[Exercise instructions]
Starting with the line that has "right eye: (174, 302)" and finishing with the line that has "right eye: (164, 52)", set down each line below exactly. Pictures are not copied.

[Given data — start]

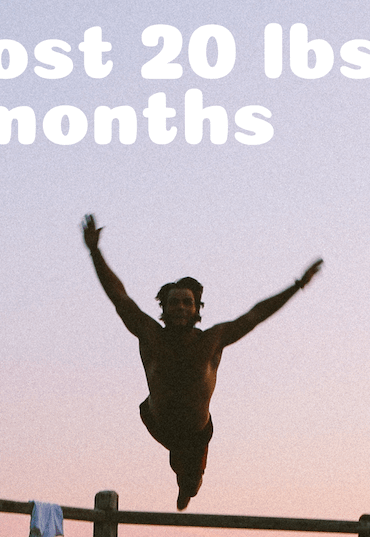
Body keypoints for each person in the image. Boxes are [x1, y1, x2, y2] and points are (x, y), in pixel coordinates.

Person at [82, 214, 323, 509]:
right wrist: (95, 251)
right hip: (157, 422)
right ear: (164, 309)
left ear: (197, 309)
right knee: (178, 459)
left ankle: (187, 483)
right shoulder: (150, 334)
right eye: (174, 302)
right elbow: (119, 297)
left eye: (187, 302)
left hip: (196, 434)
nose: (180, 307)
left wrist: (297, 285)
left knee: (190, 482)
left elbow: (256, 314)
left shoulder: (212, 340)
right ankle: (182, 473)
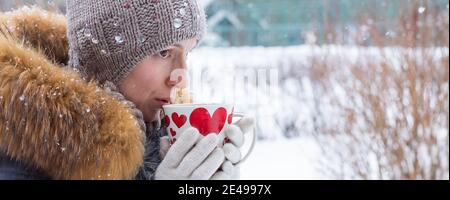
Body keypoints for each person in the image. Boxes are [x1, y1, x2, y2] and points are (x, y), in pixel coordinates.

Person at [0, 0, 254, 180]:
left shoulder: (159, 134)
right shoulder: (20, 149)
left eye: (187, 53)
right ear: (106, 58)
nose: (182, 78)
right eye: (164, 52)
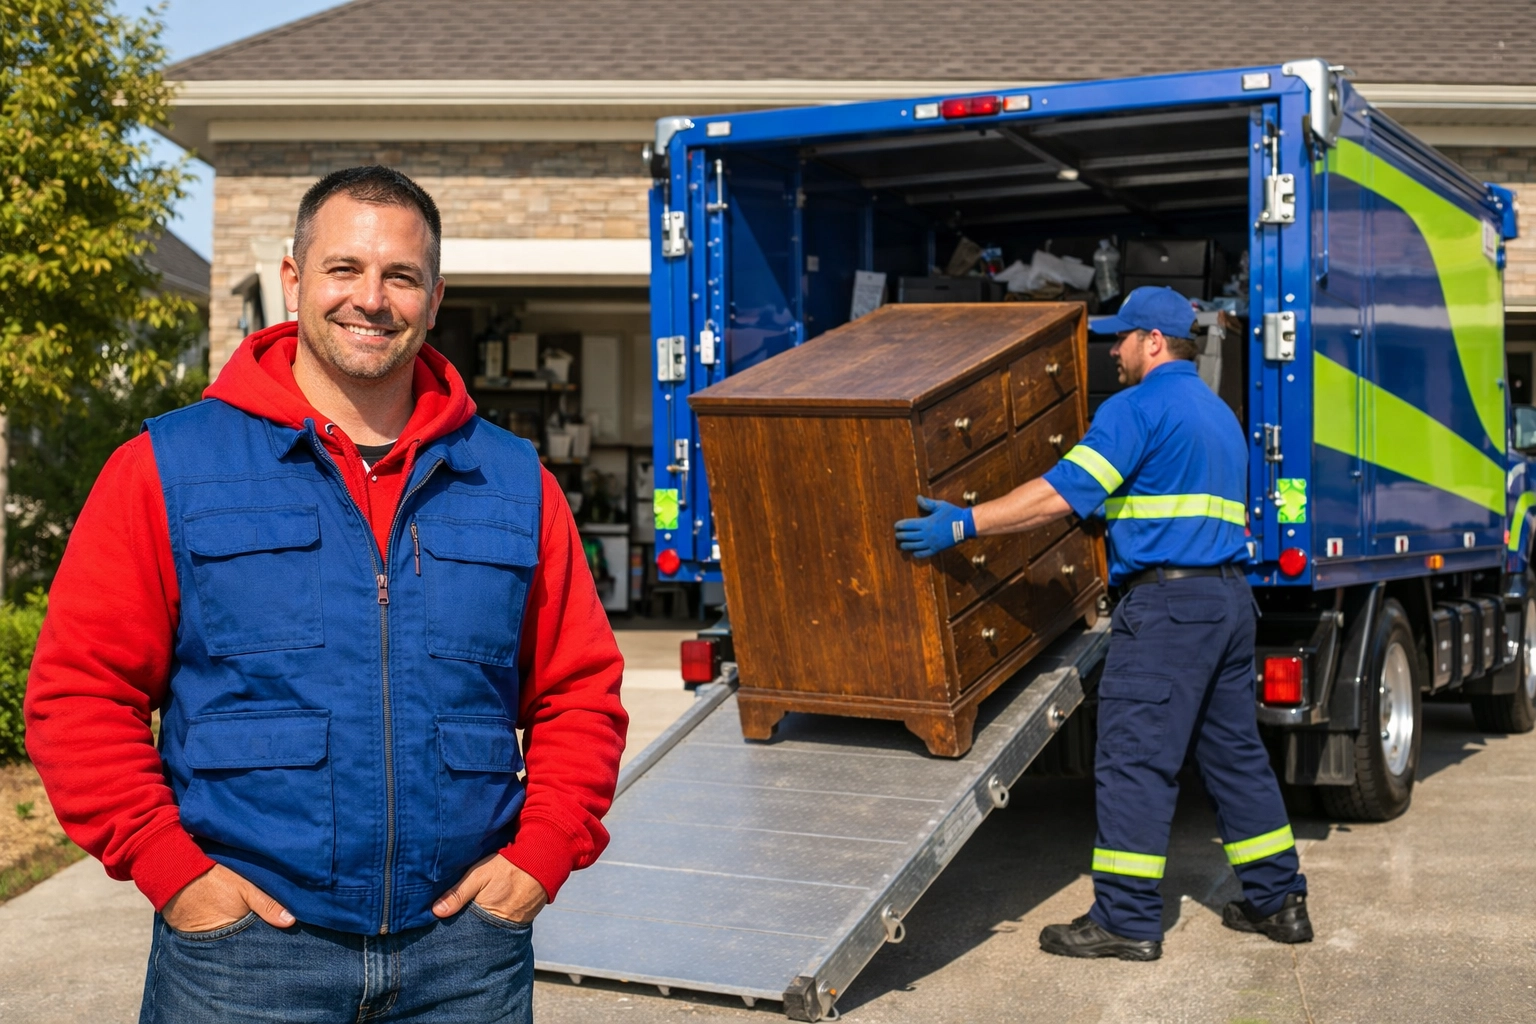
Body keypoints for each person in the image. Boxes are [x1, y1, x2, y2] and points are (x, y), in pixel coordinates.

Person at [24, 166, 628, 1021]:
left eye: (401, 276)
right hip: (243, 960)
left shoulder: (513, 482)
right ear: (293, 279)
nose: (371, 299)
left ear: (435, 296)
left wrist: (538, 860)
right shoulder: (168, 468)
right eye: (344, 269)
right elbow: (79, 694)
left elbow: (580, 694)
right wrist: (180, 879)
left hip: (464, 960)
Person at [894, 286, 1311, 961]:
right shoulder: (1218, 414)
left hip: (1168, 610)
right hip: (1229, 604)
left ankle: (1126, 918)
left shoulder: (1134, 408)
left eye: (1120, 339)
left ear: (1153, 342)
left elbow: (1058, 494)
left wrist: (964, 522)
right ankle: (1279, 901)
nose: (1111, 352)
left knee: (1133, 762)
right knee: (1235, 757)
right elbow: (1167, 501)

[Given data — finish]

[Result of this exercise]
right eye: (174, 302)
right elbow: (119, 297)
left eye: (187, 302)
left hip: (196, 434)
nose: (180, 307)
left wrist: (297, 285)
left knee: (190, 482)
left elbow: (256, 314)
left shoulder: (212, 340)
right ankle: (182, 473)
Body keypoints for each person in the image. Boxes are [x1, y1, x2, y2] and points are (x, y), in pixel coordinates.

Person at [0, 0, 254, 180]:
left shoulder: (159, 134)
right shoulder: (20, 149)
left eye: (187, 53)
right ear: (106, 58)
nose: (182, 78)
right eye: (164, 52)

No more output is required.